My pants sit on a broken easy-chair opposite me in the living room. A stack of wasted money in the form of once-viewed DVDs mocks me while a Garfield doll smiles. Smug bastard. A photo of my brother and now-sister on their wedding day stands beside a pair of kissing parrot figurines which conspire with the happy couple to further my depression. Serving as a perch to these objects of discontent, a television and his henchmen work tirelessly to suck the life from my body. They are asleep now. Dust covers everything. A samurai's livelihood poses beneath the television's sagging teak throne; two Japanese swords lie sheathed on a stand - a katana and the sword used in the Hara Kiri ritual (the name of which an ignorant, americanised kid like myself wouldn't know) - their blades too dull to accomplish any but their manufacturers' goal: to cut money from the pants of affluent white men with Yellow Fever. Dozens of pieces of art around the room serve to validate the fetish - all but one being Asian. A razor's edge jumps to mind when I look at the smaller sword; longing and fantasy sometimes give me hope when I pull back the sheath. It's still dull. The swords are framed by heating vents which will blow the accumulated dust of half a dozen months into my air when the cold comes. Electrical cords run everywhere around the edges of the room - a fire hazard for the optomist and the pessimist in me. Nothing will change. One window stands bare of all four in the room. Through it pours once daily a beam of light that obstructs the television's numbing glow. I hate that time of day. Lacey curtains on the rest are stained yellow to match the walls and ceiling with years of smoking. Everything's yellow. A cluster of brown blemishes amidst the cobwebs on the stucco-like ceiling baffles me... how does someone spill coffee on a ceiling? A dusty lamp at my back illuminates a pile of small change I'm too lazy to put in the jar. The change has a coat of dust too. Above my father's chair hangs the lamp's distant ancestor; entombed in a decorative orange prison thirty years its elder, an aging light-bulb begs to be turned on and put that much closer to its demise. The couch upon which I sit is a new guest in my home. An uninvited, but welcome guest. Young, virgin - unfamiliar with someone of my experience. I'll break her in. A scent of vanilla is in the air. Odd. Pleasant, to a point - mainly because I know its source is my pipe. I'm comforted by this.

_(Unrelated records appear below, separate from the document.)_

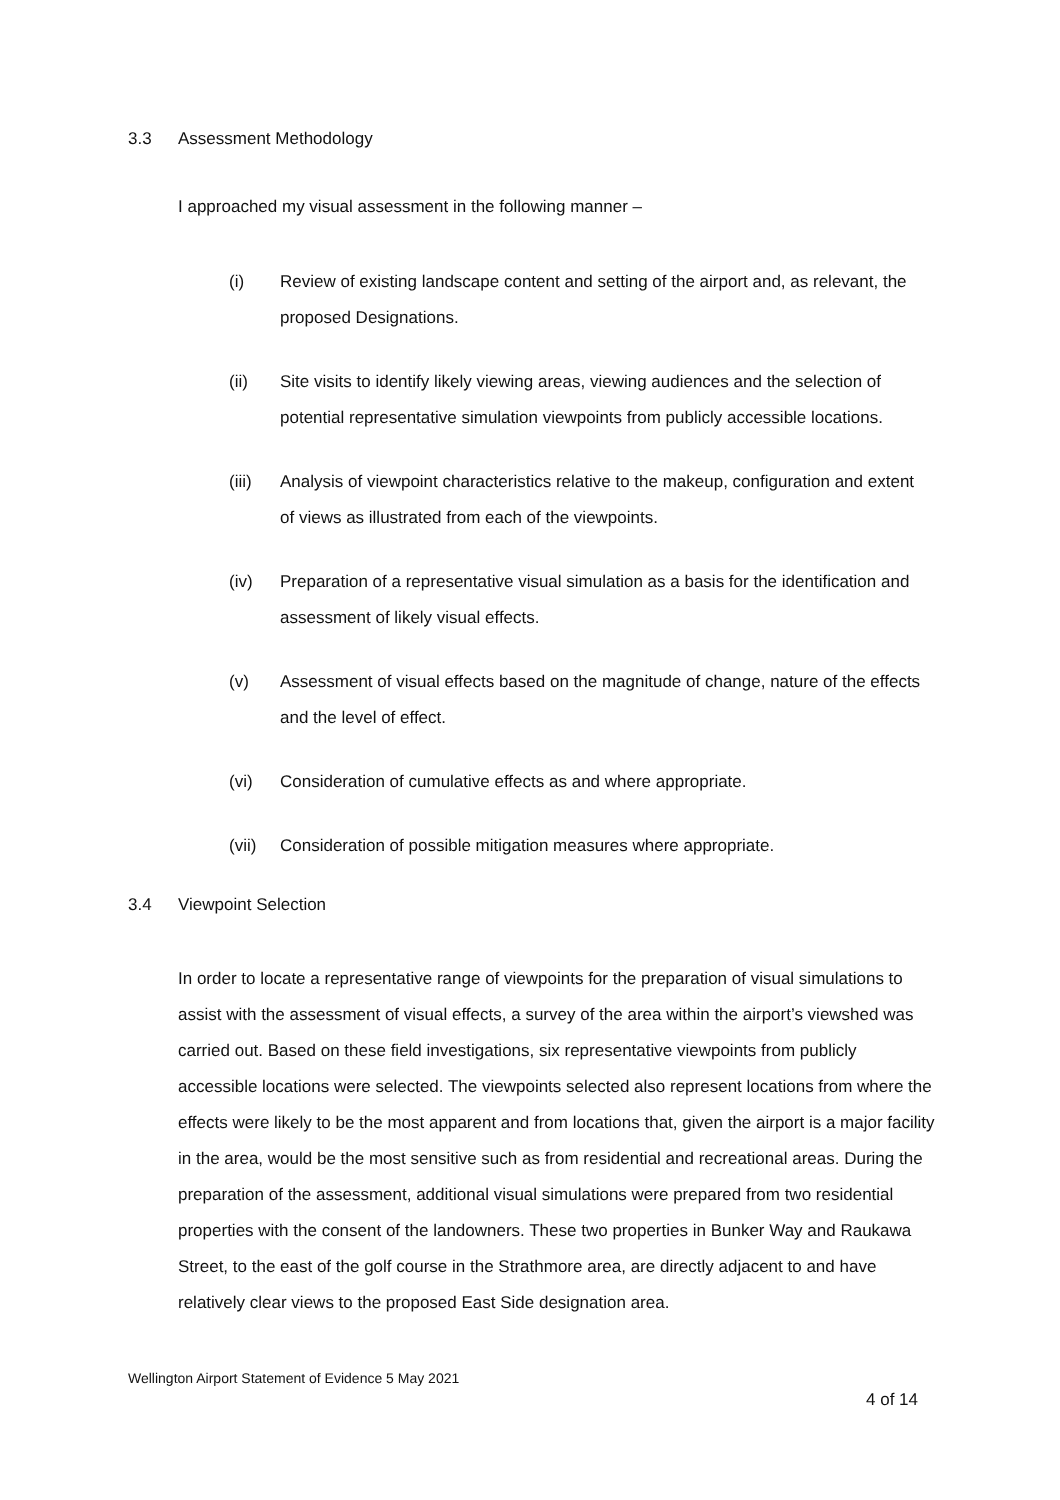3.3 Assessment Methodology
I approached my visual assessment in the following manner –
(i) Review of existing landscape content and setting of the airport and, as relevant, the proposed Designations.
(ii) Site visits to identify likely viewing areas, viewing audiences and the selection of potential representative simulation viewpoints from publicly accessible locations.
(iii) Analysis of viewpoint characteristics relative to the makeup, configuration and extent of views as illustrated from each of the viewpoints.
(iv) Preparation of a representative visual simulation as a basis for the identification and assessment of likely visual effects.
(v) Assessment of visual effects based on the magnitude of change, nature of the effects and the level of effect.
(vi) Consideration of cumulative effects as and where appropriate.
(vii) Consideration of possible mitigation measures where appropriate.
3.4 Viewpoint Selection
In order to locate a representative range of viewpoints for the preparation of visual simulations to assist with the assessment of visual effects, a survey of the area within the airport’s viewshed was carried out. Based on these field investigations, six representative viewpoints from publicly accessible locations were selected. The viewpoints selected also represent locations from where the effects were likely to be the most apparent and from locations that, given the airport is a major facility in the area, would be the most sensitive such as from residential and recreational areas. During the preparation of the assessment, additional visual simulations were prepared from two residential properties with the consent of the landowners. These two properties in Bunker Way and Raukawa Street, to the east of the golf course in the Strathmore area, are directly adjacent to and have relatively clear views to the proposed East Side designation area.
Wellington Airport Statement of Evidence 5 May 2021
4 of 14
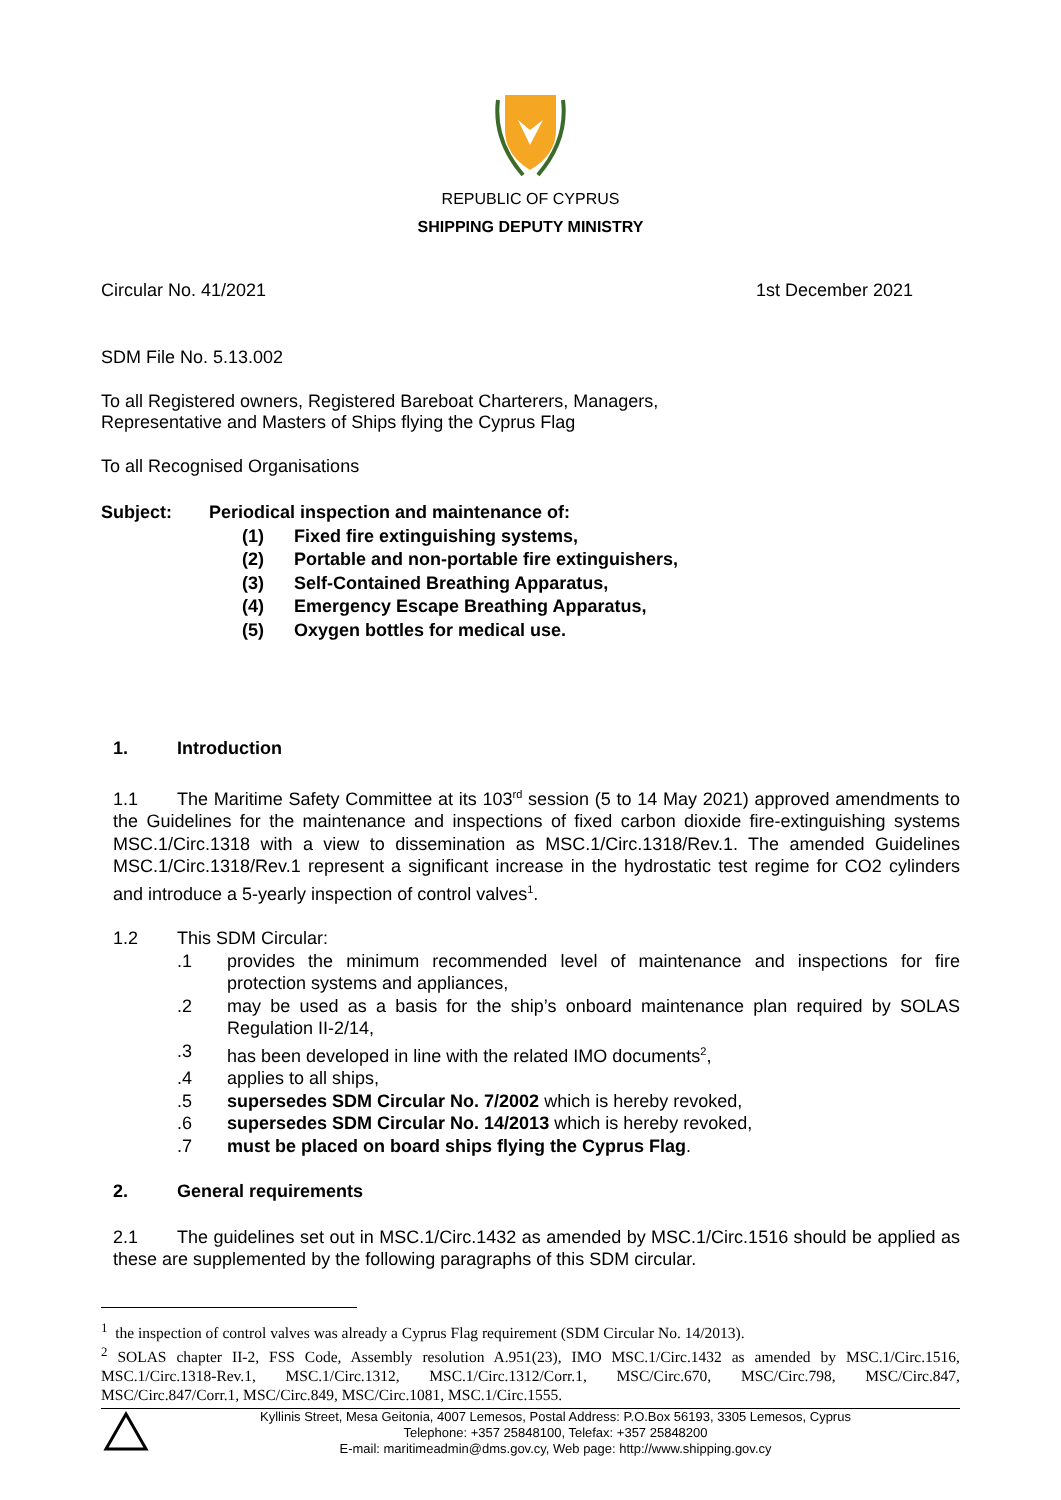REPUBLIC OF CYPRUS
SHIPPING DEPUTY MINISTRY
Circular No. 41/2021 1st December 2021
SDM File No. 5.13.002
To all Registered owners, Registered Bareboat Charterers, Managers,
Representative and Masters of Ships flying the Cyprus Flag
To all Recognised Organisations
Subject: Periodical inspection and maintenance of:
(1) Fixed fire extinguishing systems,
(2) Portable and non-portable fire extinguishers,
(3) Self-Contained Breathing Apparatus,
(4) Emergency Escape Breathing Apparatus,
(5) Oxygen bottles for medical use.
1. Introduction
1.1 The Maritime Safety Committee at its 103<sup>rd</sup> session (5 to 14 May 2021) approved amendments to the Guidelines for the maintenance and inspections of fixed carbon dioxide fire-extinguishing systems MSC.1/Circ.1318 with a view to dissemination as MSC.1/Circ.1318/Rev.1. The amended Guidelines MSC.1/Circ.1318/Rev.1 represent a significant increase in the hydrostatic test regime for CO2 cylinders and introduce a 5-yearly inspection of control valves<sup>1</sup>.
1.2 This SDM Circular:
.1 provides the minimum recommended level of maintenance and inspections for fire protection systems and appliances,
.2 may be used as a basis for the ship’s onboard maintenance plan required by SOLAS Regulation II-2/14,
.3 has been developed in line with the related IMO documents<sup>2</sup>,
.4 applies to all ships,
.5 supersedes SDM Circular No. 7/2002 which is hereby revoked,
.6 supersedes SDM Circular No. 14/2013 which is hereby revoked,
.7 must be placed on board ships flying the Cyprus Flag.
2. General requirements
2.1 The guidelines set out in MSC.1/Circ.1432 as amended by MSC.1/Circ.1516 should be applied as these are supplemented by the following paragraphs of this SDM circular.
<sup>1</sup> the inspection of control valves was already a Cyprus Flag requirement (SDM Circular No. 14/2013).
<sup>2</sup> SOLAS chapter II-2, FSS Code, Assembly resolution A.951(23), IMO MSC.1/Circ.1432 as amended by MSC.1/Circ.1516, MSC.1/Circ.1318-Rev.1, MSC.1/Circ.1312, MSC.1/Circ.1312/Corr.1, MSC/Circ.670, MSC/Circ.798, MSC/Circ.847, MSC/Circ.847/Corr.1, MSC/Circ.849, MSC/Circ.1081, MSC.1/Circ.1555.
Kyllinis Street, Mesa Geitonia, 4007 Lemesos, Postal Address: P.O.Box 56193, 3305 Lemesos, Cyprus
Telephone: +357 25848100, Telefax: +357 25848200
E-mail: maritimeadmin@dms.gov.cy, Web page: http://www.shipping.gov.cy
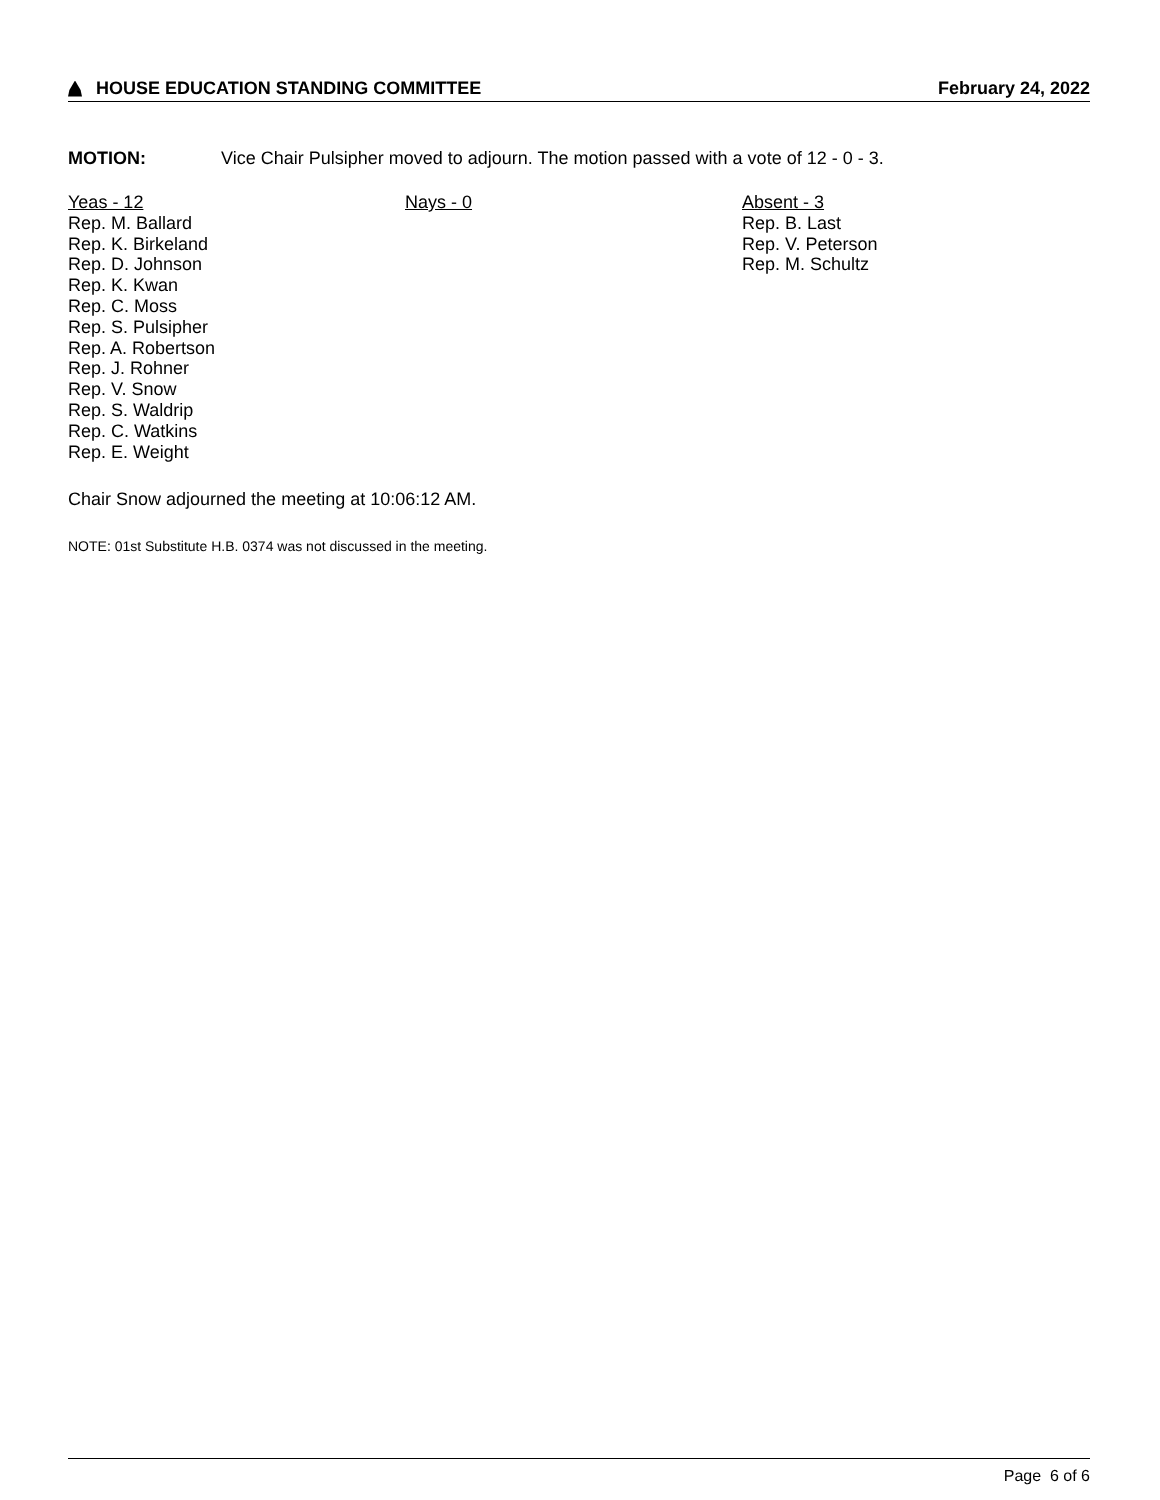HOUSE EDUCATION STANDING COMMITTEE February 24, 2022
MOTION: Vice Chair Pulsipher moved to adjourn. The motion passed with a vote of 12 - 0 - 3.
Yeas - 12
Rep. M. Ballard
Rep. K. Birkeland
Rep. D. Johnson
Rep. K. Kwan
Rep. C. Moss
Rep. S. Pulsipher
Rep. A. Robertson
Rep. J. Rohner
Rep. V. Snow
Rep. S. Waldrip
Rep. C. Watkins
Rep. E. Weight
Nays - 0 Absent - 3
Rep. B. Last
Rep. V. Peterson
Rep. M. Schultz
Chair Snow adjourned the meeting at 10:06:12 AM.
NOTE: 01st Substitute H.B. 0374 was not discussed in the meeting.
Page 6 of 6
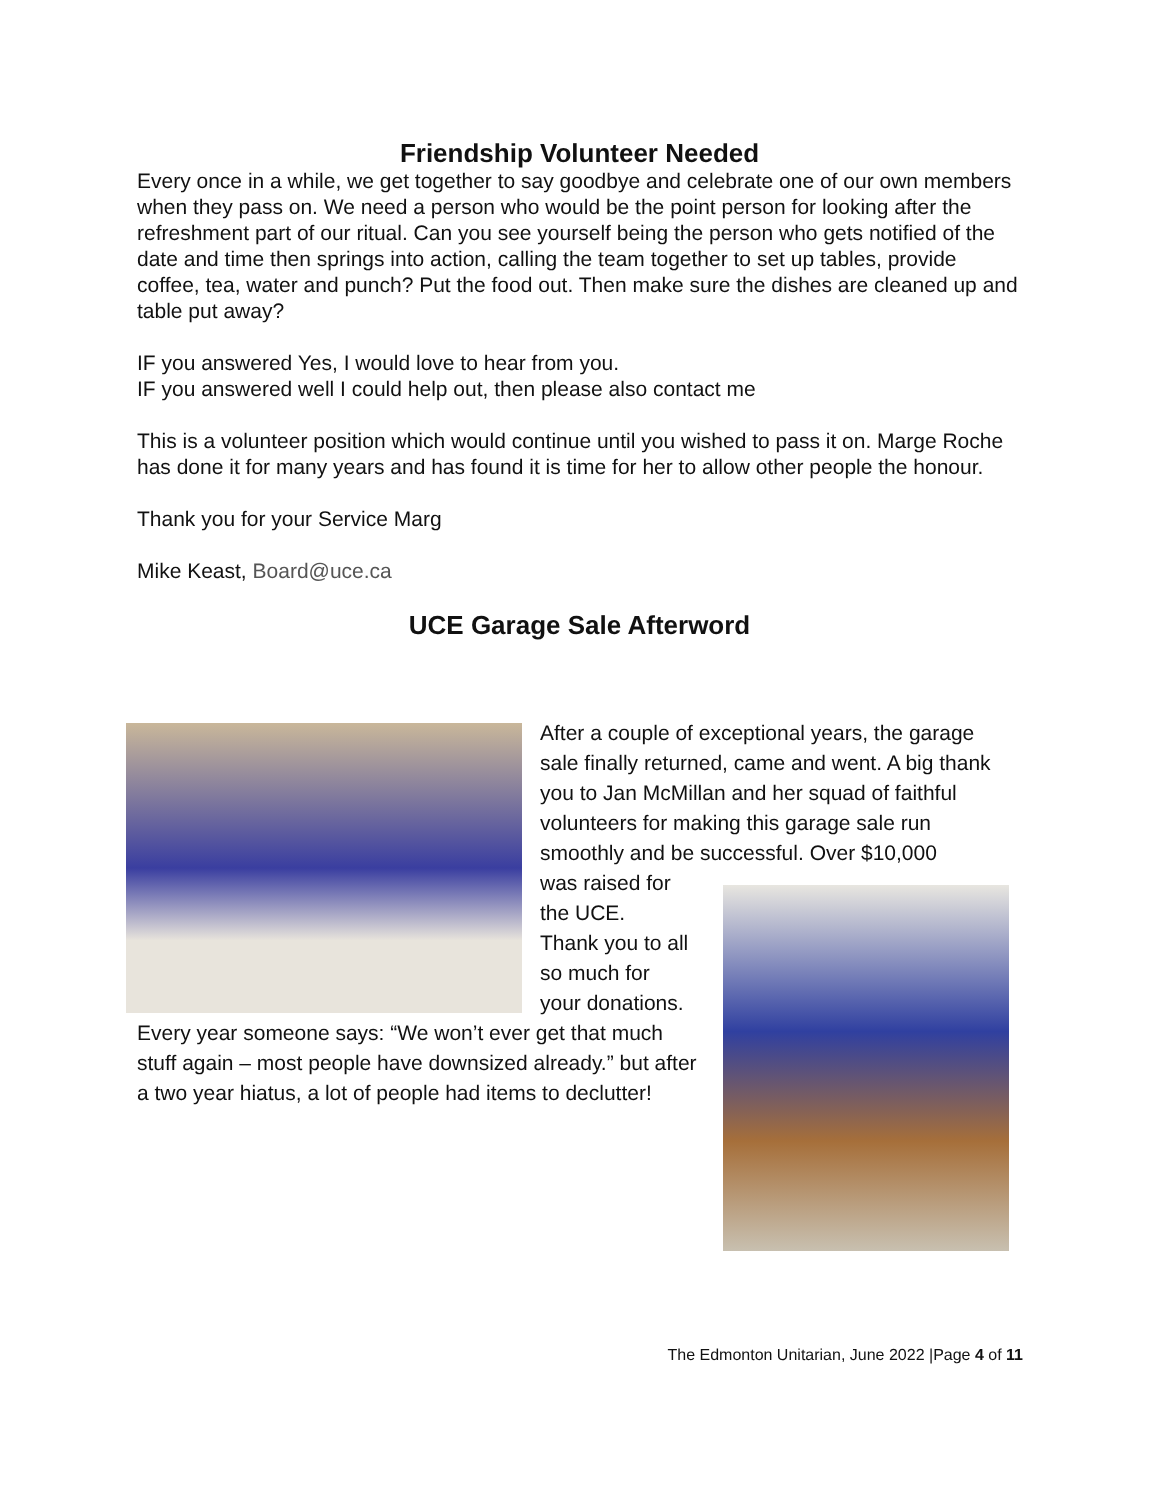Friendship Volunteer Needed
Every once in a while, we get together to say goodbye and celebrate one of our own members when they pass on. We need a person who would be the point person for looking after the refreshment part of our ritual. Can you see yourself being the person who gets notified of the date and time then springs into action, calling the team together to set up tables, provide coffee, tea, water and punch? Put the food out. Then make sure the dishes are cleaned up and table put away?
IF you answered Yes, I would love to hear from you.
IF you answered well I could help out, then please also contact me
This is a volunteer position which would continue until you wished to pass it on. Marge Roche has done it for many years and has found it is time for her to allow other people the honour.
Thank you for your Service Marg
Mike Keast, Board@uce.ca
UCE Garage Sale Afterword
After a couple of exceptional years, the garage sale finally returned, came and went. A big thank you to Jan McMillan and her squad of faithful volunteers for making this garage sale run smoothly and be successful. Over $10,000
was raised for
the UCE.
Thank you to all
so much for
your donations.
Every year someone says: “We won’t ever get that much stuff again – most people have downsized already.” but after a two year hiatus, a lot of people had items to declutter!
The Edmonton Unitarian, June 2022 |Page 4 of 11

Fireworks in the distance only intensify my feelings of solitude - common folk are off gazing at that which they've all seen before. The smart ones will make some real fun out of it. Such is life, I suppose: fucking or thinking about it. Writing about it makes me seem more pathetic. Depression sets in, bringing with it a need to numb my senses with intoxication. Am I a junkie? I feel like one. I feel like I'm trying to kill myself in the most cowardly way possible, and just beginning on the slow road to success. One thing I'm sure of is that when I die, the dust will cover me before anyone notices. Dust covers everything.


This is my living room, the name of which is contradictory with what goes on here.